### Your objective
Retype the material word for word, beginning at the line that has "CADASTRE A SUA EMPRESA" and stopping after the final line of the material, with both ends included. Leave the pictures out of your answer.

### Input for this task
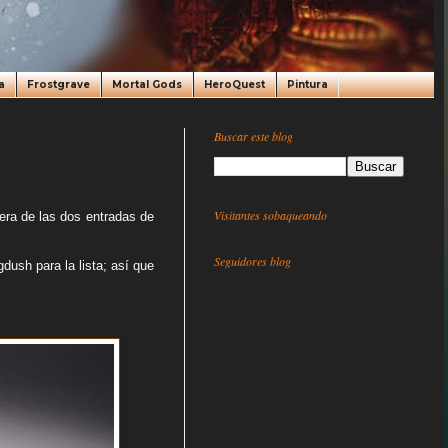
a
Frostgrave
Mortal Gods
HeroQuest
Pintura
Buscar este blog
Visitantes sobaqueando
era de las dos entradas de
Seguidores blog
dush para la lista; así que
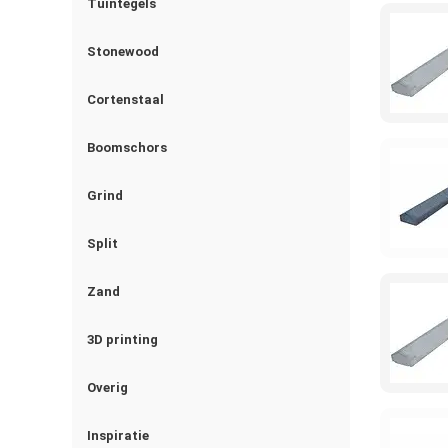
Tuintegels
Stonewood
Cortenstaal
Boomschors
Grind
Split
Zand
3D printing
Overig
Inspiratie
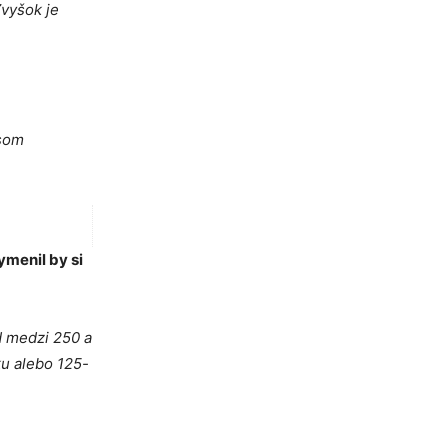
Zvyšok je
 som
ymenil by si
od medzi 250 a
ku alebo 125-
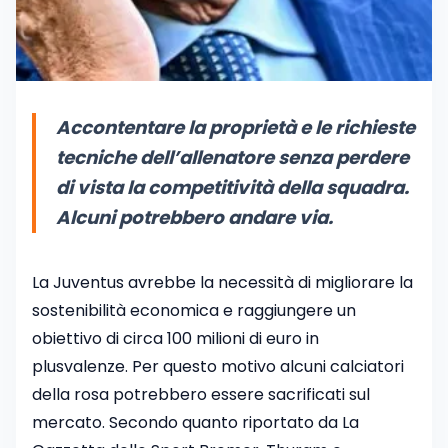
Accontentare la proprietà e le richieste
tecniche dell’allenatore senza perdere
di vista la competitività della squadra.
Alcuni potrebbero andare via.
La Juventus avrebbe la necessità di migliorare la
sostenibilità economica e raggiungere un
obiettivo di circa 100 milioni di euro in
plusvalenze. Per questo motivo alcuni calciatori
della rosa potrebbero essere sacrificati sul
mercato. Secondo quanto riportato da La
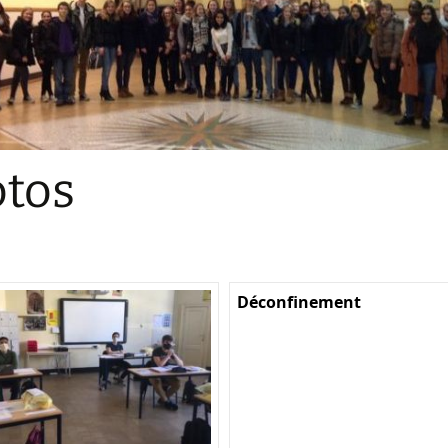
Sections
Initiatives pédagogiques
Stage d’écologie
Examens 3e degr
Les échanges
tos
linguistiques
Méthode de travai
Déconfinement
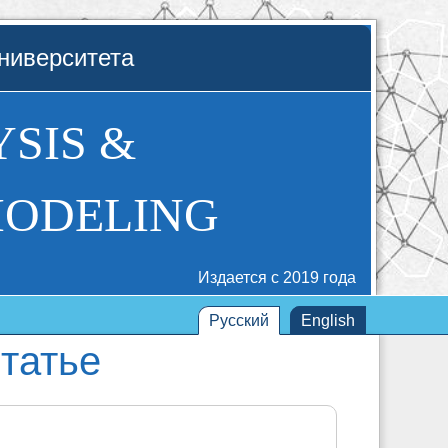
ниверситета
SIS &
MODELING
Издается с 2019 года
Русский
English
татье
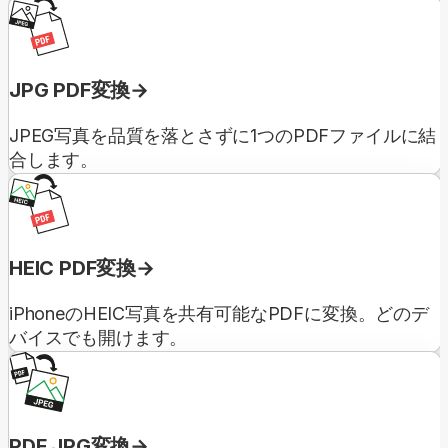
JPG PDF変換
JPEG写真を品質を落とさずに1つのPDFファイルに結
合します。
HEIC PDF変換
iPhoneのHEIC写真を共有可能なPDFに変換。どのデ
バイスでも開けます。
PDF JPG変換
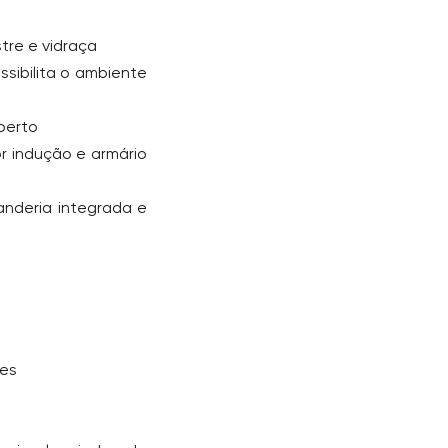
tre e vidraça
ossibilita o ambiente
berto
r indução e armário
anderia integrada e
tes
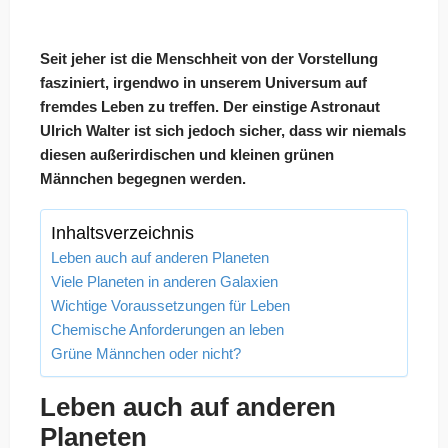
Seit jeher ist die Menschheit von der Vorstellung
fasziniert, irgendwo in unserem Universum auf
fremdes Leben zu treffen. Der einstige Astronaut
Ulrich Walter ist sich jedoch sicher, dass wir niemals
diesen außerirdischen und kleinen grünen
Männchen begegnen werden.
Inhaltsverzeichnis
Leben auch auf anderen Planeten
Viele Planeten in anderen Galaxien
Wichtige Voraussetzungen für Leben
Chemische Anforderungen an leben
Grüne Männchen oder nicht?
Leben auch auf anderen
Planeten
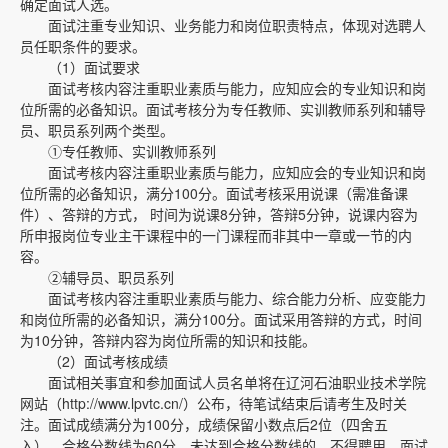
确定面试人选。
面试注重专业知识、业务能力和岗位职责特点，体现对选聘人
员任职条件的要求。
（1）面试要求
面试考核内容注重职业素质与能力，应知应会的专业知识和岗
位所需的必备知识。面试考核分为专任教师、实训教师系列和辅导
员、职员系列两个类型。
①专任教师、实训教师系列
面试考核内容注重职业素质与能力，应知应会的专业知识和岗
位所需的必备知识，满分100分。面试考核采用说课（需准备课
件）、答辩的方式， 时间为说课8分钟，答辩5分钟，说课内容为
所申报岗位专业主干课程中的一门课程而非其中一章或一节的内
容。
②辅导员、职员系列
面试考核内容注重职业素质与能力、综合能力分析、应变能力
和岗位所需的必备知识，满分100分。面试采用答辩的方式，时间
为10分钟，答辩内容为岗位所需的知识和技能。
（2）面试考核成绩
面试相关事宜和参加面试人员名单将在辽河石油职业技术学院
网站（http://www.lpvtc.cn/）公布，待笔试结束后请考生及时关
注。面试成绩满分为100分，成绩保留小数点后2位（四舍五
入），合格分数线为60分，未达到合格分数线的，不得聘用。面试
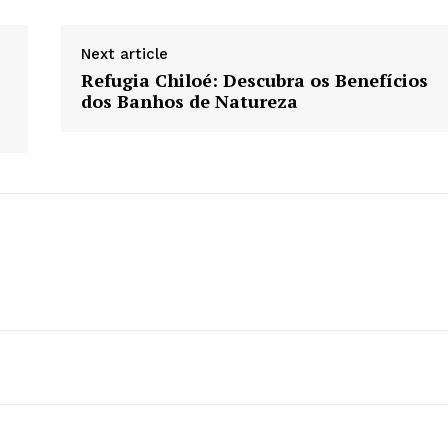
Next article
Refugia Chiloé: Descubra os Benefícios
dos Banhos de Natureza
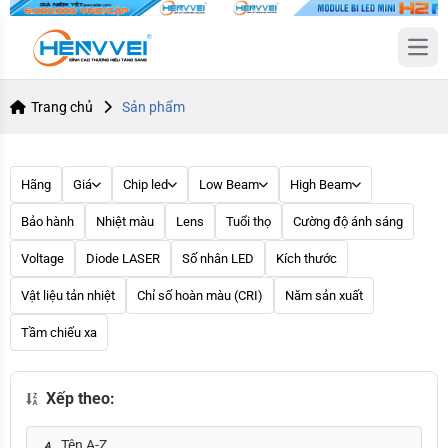
Open
Trang chủ
Sản phẩm
Hãng
Giá
Chip led
Low Beam
High Beam
Bảo hành
Nhiệt màu
Lens
Tuổi thọ
Cường độ ánh sáng
Voltage
Diode LASER
Số nhân LED
Kích thước
Vật liệu tản nhiệt
Chỉ số hoàn màu (CRI)
Năm sản xuất
Tầm chiếu xa
Xếp theo:
Tên A-Z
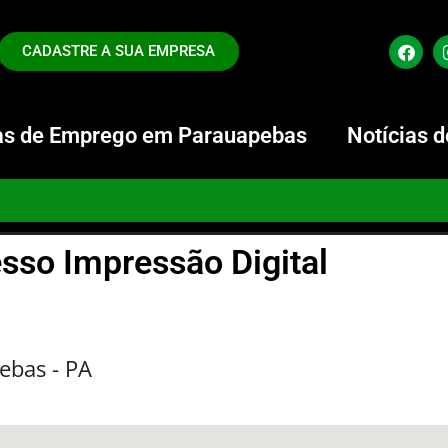
CADASTRE A SUA EMPRESA
s de Emprego em Parauapebas
Notícias 
sso Impressão Digital
ebas - PA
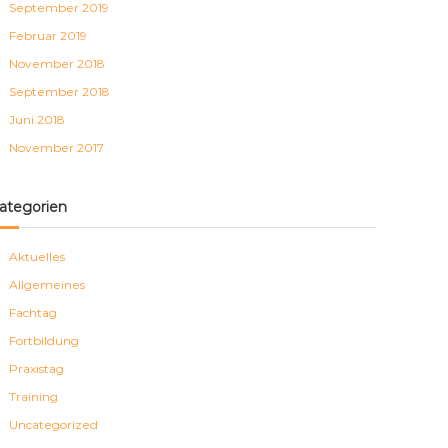
September 2019
Februar 2019
November 2018
September 2018
Juni 2018
November 2017
ategorien
Aktuelles
Allgemeines
Fachtag
Fortbildung
Praxistag
Training
Uncategorized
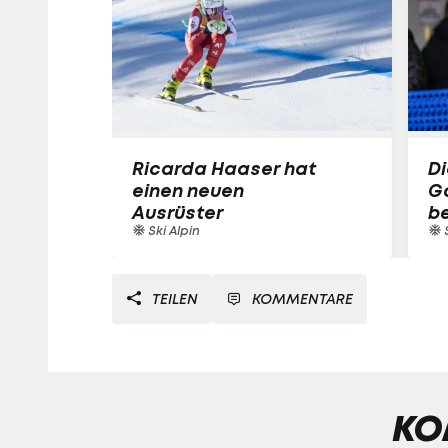
Ricarda Haaser hat
Di
einen neuen
Ga
Ausrüster
be
Ski Alpin
TEILEN
KOMMENTARE
KO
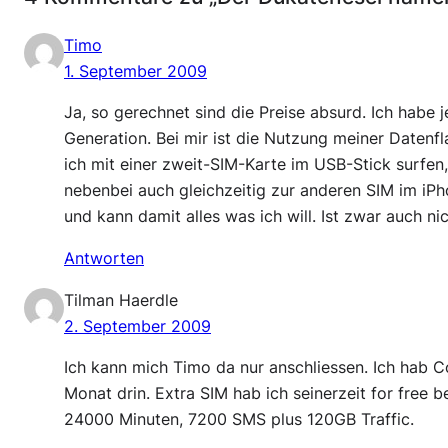
Timo
1. September 2009
Ja, so gerechnet sind die Preise absurd. Ich habe 
Generation. Bei mir ist die Nutzung meiner Datenfl
ich mit einer zweit-SIM-Karte im USB-Stick surfen,
nebenbei auch gleichzeitig zur anderen SIM im iP
und kann damit alles was ich will. Ist zwar auch ni
Antworten
Tilman Haerdle
2. September 2009
Ich kann mich Timo da nur anschliessen. Ich hab 
Monat drin. Extra SIM hab ich seinerzeit for free
24000 Minuten, 7200 SMS plus 120GB Traffic.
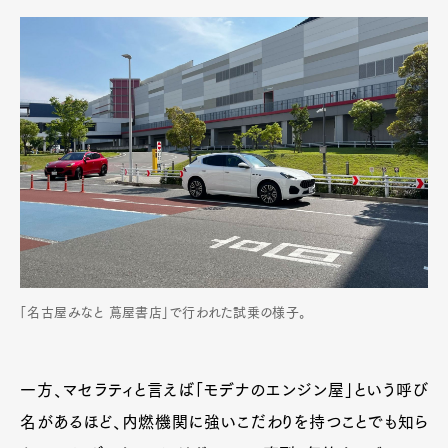
「名古屋みなと 蔦屋書店」で行われた試乗の様子。
一方、マセラティと言えば「モデナのエンジン屋」という呼び
名があるほど、内燃機関に強いこだわりを持つことでも知ら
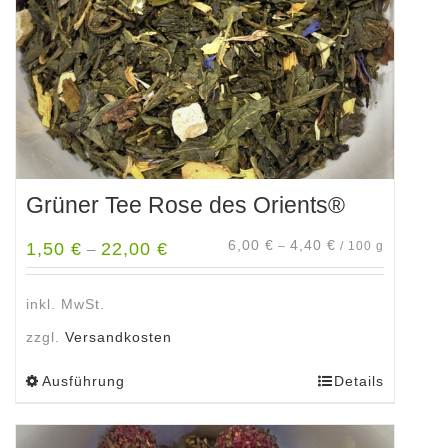
der
Produktseite
gewählt
werden
Grüner Tee Rose des Orients®
6,00
€
4,40
€
1,50
€
22,00
€
–
/
100
g
–
inkl. MwSt.
zzgl.
Versandkosten
Ausführung
Details
Dieses
Produkt
weist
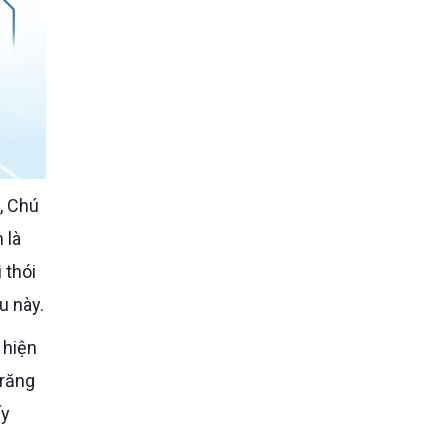
 là
 thói
u này.
 hiện
 răng
ấy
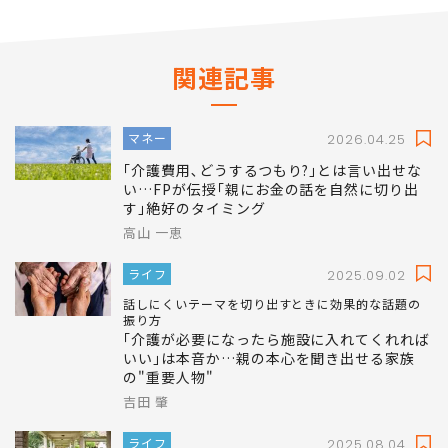
関連記事
マネー
2026.04.25
｢介護費用､どうするつもり?｣とは言い出せな
い…FPが伝授｢親にお金の話を自然に切り出
す｣絶好のタイミング
高山 一恵
ライフ
2025.09.02
話しにくいテーマを切り出すときに効果的な話題の
振り方
｢介護が必要になったら施設に入れてくれれば
いい｣は本音か…親の本心を聞き出せる家族
の"重要人物"
吉田 肇
ライフ
2025.08.04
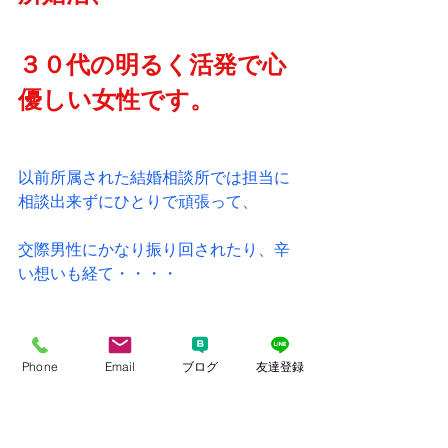
３０代の明るく活発で心
優しい女性です。
以前所属された結婚相談所では担当に
相談出来ずにひとりで頑張って、
交際男性にかなり振り回されたり、辛
い想いも経て・・・・
弊社に心機一転、ご連絡を下さり入会
Phone
Email
ブログ
友達登録
されました。
プロフィール写真撮影では、スタジオ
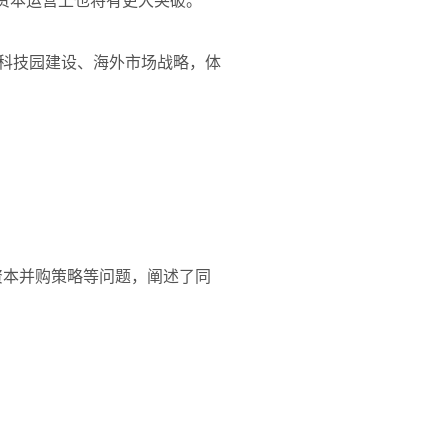
和资本运营上也将有更大突破。
与科技园建设、海外市场战略，体
资本并购策略等问题，阐述了同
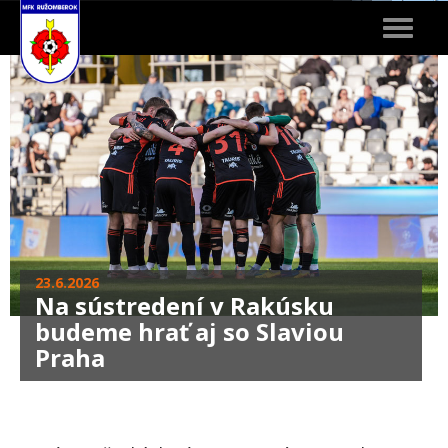
Toggle
navigat
23.6.2026
Na sústredení v Rakúsku
budeme hrať aj so Slaviou
Praha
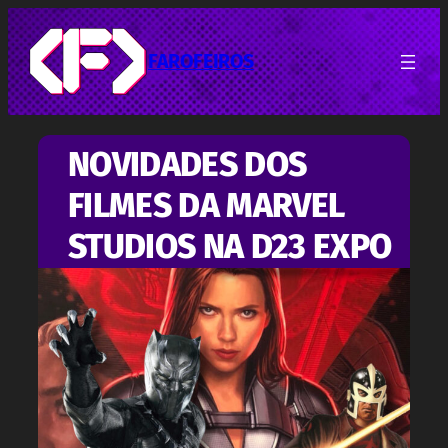
Pular
para
o
FAROFEIROS
conteúdo
NOVIDADES DOS
FILMES DA MARVEL
STUDIOS NA D23 EXPO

### Exercise output
CADASTRE A SUA EMPRESA
s de Emprego em Parauapebas
Notícias 
sso Impressão Digital
ebas - PA
September 2019
Februar 2019
November 2018
September 2018
Juni 2018
November 2017
ategorien
Aktuelles
Allgemeines
Fachtag
Fortbildung
Praxistag
Training
Uncategorized
Ricarda Haaser hat
Di
einen neuen
Ga
Ausrüster
be
Ski Alpin
TEILEN
KOMMENTARE
KO
Timo
1. September 2009
Ja, so gerechnet sind die Preise absurd. Ich habe 
Generation. Bei mir ist die Nutzung meiner Datenfl
ich mit einer zweit-SIM-Karte im USB-Stick surfen,
nebenbei auch gleichzeitig zur anderen SIM im iP
und kann damit alles was ich will. Ist zwar auch ni
Antworten
Tilman Haerdle
2. September 2009
Ich kann mich Timo da nur anschliessen. Ich hab 
Monat drin. Extra SIM hab ich seinerzeit for free
24000 Minuten, 7200 SMS plus 120GB Traffic.
「名古屋みなと 蔦屋書店」で行われた試乗の様子。
一方、マセラティと言えば「モデナのエンジン屋」という呼び
名があるほど、内燃機関に強いこだわりを持つことでも知ら
der
Produktseite
gewählt
werden
Grüner Tee Rose des Orients®
6,00
€
4,40
€
1,50
€
22,00
€
–
/
100
g
–
inkl. MwSt.
zzgl.
Versandkosten
Ausführung
Details
Dieses
Produkt
weist
 là
 thói
u này.
 hiện
 răng
ấy
関連記事
マネー
2026.04.25
｢介護費用､どうするつもり?｣とは言い出せな
い…FPが伝授｢親にお金の話を自然に切り出
す｣絶好のタイミング
高山 一恵
ライフ
2025.09.02
話しにくいテーマを切り出すときに効果的な話題の
振り方
｢介護が必要になったら施設に入れてくれれば
いい｣は本音か…親の本心を聞き出せる家族
の"重要人物"
吉田 肇
ライフ
2025.08.04
３０代の明るく活発で心
優しい女性です。
以前所属された結婚相談所では担当に
相談出来ずにひとりで頑張って、
交際男性にかなり振り回されたり、辛
い想いも経て・・・・
弊社に心機一転、ご連絡を下さり入会
Phone
Email
ブログ
友達登録
されました。
プロフィール写真撮影では、スタジオ
和资本运营上也将有更大突破。
与科技园建设、海外市场战略，体
资本并购策略等问题，阐述了同
Toggle
navigat
23.6.2026
Na sústredení v Rakúsku
budeme hrať aj so Slaviou
Praha
Pular
para
o
FAROFEIROS
conteúdo
NOVIDADES DOS
FILMES DA MARVEL
STUDIOS NA D23 EXPO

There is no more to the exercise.